А время шло и шло. Сколько времени? Мунпа не отдавал себе в этом отчета. Он лишь помнил, что после его возвращения в караван-сарай они с Чао несколько раз отмечали Новый год. Сколько раз? Три, четыре? Неважно. Жизнь была тихой и спокойной. Чао вел себя как настоящий друг, он щедро делился с Мунпа прибылью, полученной во время деловых поездок, и тибетец откладывал деньги. Он уже приобрел в собственность хорошую самку мула. Животное прибыло из Монголии и слишком устало, чтобы возвращаться туда со своими хозяевами; Мунпа купил его дешево, и когда оно как следует отдохнуло, его цена возросла более чем вдвое. Кроме того, у тибетца было два шелковых костюма, причем один из них был подбит мехом.
Когда Чао выразил удивление по поводу того, что Мунпа не желает включать Цинхай в маршруты своих деловых поездок, тот объяснил, что ему как члену тамошней братии не дозволено жить в другом месте, поэтому лучше держаться подальше от монастырского начальства.
Это объяснение звучало более или менее убедительно. Чао сделал вид, что поверил, хотя у него и остались некоторые сомнения. Впрочем, личные дела Мунпа не интересовали китайца. Молодой человек устраивал его как работник, и Чао даже подумывал о том, чтобы сделать его своим компаньоном.
У Чао не было сыновей. Его дочь, единственный ребенок в семье, вышла замуж за писца из ямыня. Этот брак льстил тщеславию хозяина постоялого двора, но не представлял никакого интереса с финансовой точки зрения. Подобный зять не мог стать его преемником, а дочь корчила из себя тайтай[85]. Стало быть… Мунпа… как знать…
Мунпа не подозревал о планах, которые вынашивал относительно него хозяин. Наш герой чувствовал себя вполне довольным, все больше увлекаясь коммерческими делами.
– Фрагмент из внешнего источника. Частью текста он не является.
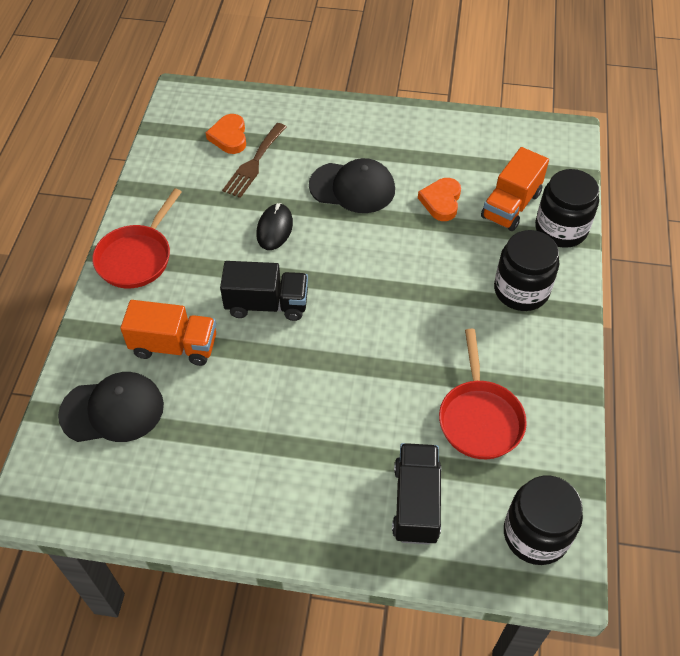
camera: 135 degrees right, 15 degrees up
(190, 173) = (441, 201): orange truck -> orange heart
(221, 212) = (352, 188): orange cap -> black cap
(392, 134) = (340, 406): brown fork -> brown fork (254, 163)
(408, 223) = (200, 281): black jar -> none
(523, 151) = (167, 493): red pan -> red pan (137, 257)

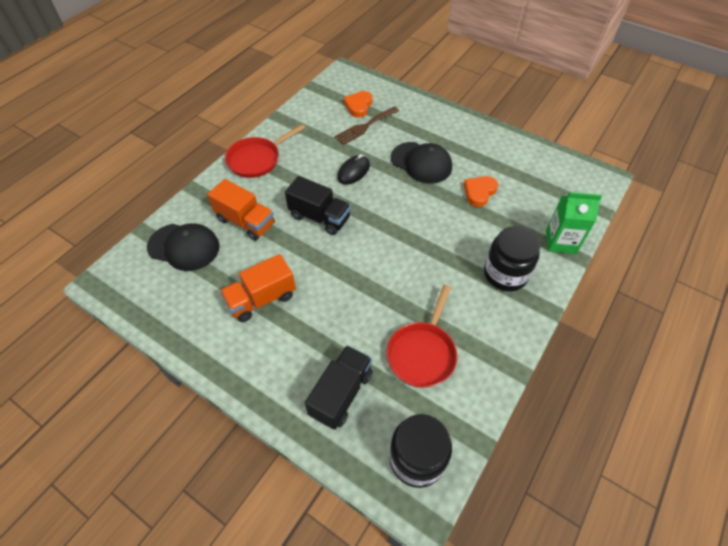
camera: 25 degrees right, 0 degrees up
(511, 205) = (530, 212): orange truck -> orange truck (261, 299)
(561, 229) = (560, 242): black jar -> green carton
События, в результате которых тибетец оказался в Ланьду, уже почти изгладились из его памяти и, как ни странно, когда им изредка случалось напоминать о себе, они вызывали у него чувство, похожее на раздражение, а то и злобу. Мунпа, сам того не сознавая, затаил обиду на бирюзу-талисман; он даже немного сердился на Гьялва Одзэра. Из-за них мирное течение ею жизни было нарушено, она сошла со своей кален и пошла совсем другим путем. И сокровище, и Учитель обманули ожидания Мунпа, который пламенно в них верил. Он рассчитывал, что они укажут ему путь, надеялся на какой-нибудь знак, на чудо… Ничего подобного не произошло. Теперь дрокпа ничего больше не ждал, да и произойди это чудо сейчас, разве он обратил бы на него внимание? Жизнь Мунпа изменилась, настолько изменилась, что его помыслы устремились в иные сферы.
И тут, наконец, свершилось чудо, которого дрокпа доселе тщетно ждал, но оно произошло там, где он не думал и не гадал.
Во время одной из поездок по стране Мунпа встретил на постоялом дворе некоего господина Тенга, торговца шерстью, мехами, мускусом и другими товарами, жившего в Ланьду и направлявшегося в гости к родным. Как-то вечером, перед тем как лечь на канг и уснуть, двое мужчин разговорились, пропустив несколько стопок водки. Они прониклись друг к другу симпатией, и Тенг пригласил Мунпа к себе, после того как он вернется в Ланьду.
Мунпа не забыл об этом приглашении и однажды пополудни оказался за столом с Тенгом; тут же стояла неизменная бутылка крепкой водки.
— Вы и вправду тибетец? — спросил Тенг Мунпа. — А я принял вас за монгола. Вы говорили со слугой по-монгольски, когда мы встретились.
— О! — ответил Мунпа. — Я плохо знаю монгольский язык. К господину Чао, у которого я живу, приезжает много путешественников из Монголии. Я слышал, как они говорят, и выучил несколько слов. Мой слуга, которого вы видели, монгол.
— Тибетец! Из какой же части Тибета вы родом?..
Мунпа охотно выдал бы себя за уроженца одного из крупных центральных городов: если не Лхасы, то хотя бы Шигацзе, Гянцзе, Гямда, но тут же вспомнил, что Чао и другие жители Ланьду знали о его сельском происхождении. Лучше было сказать правду.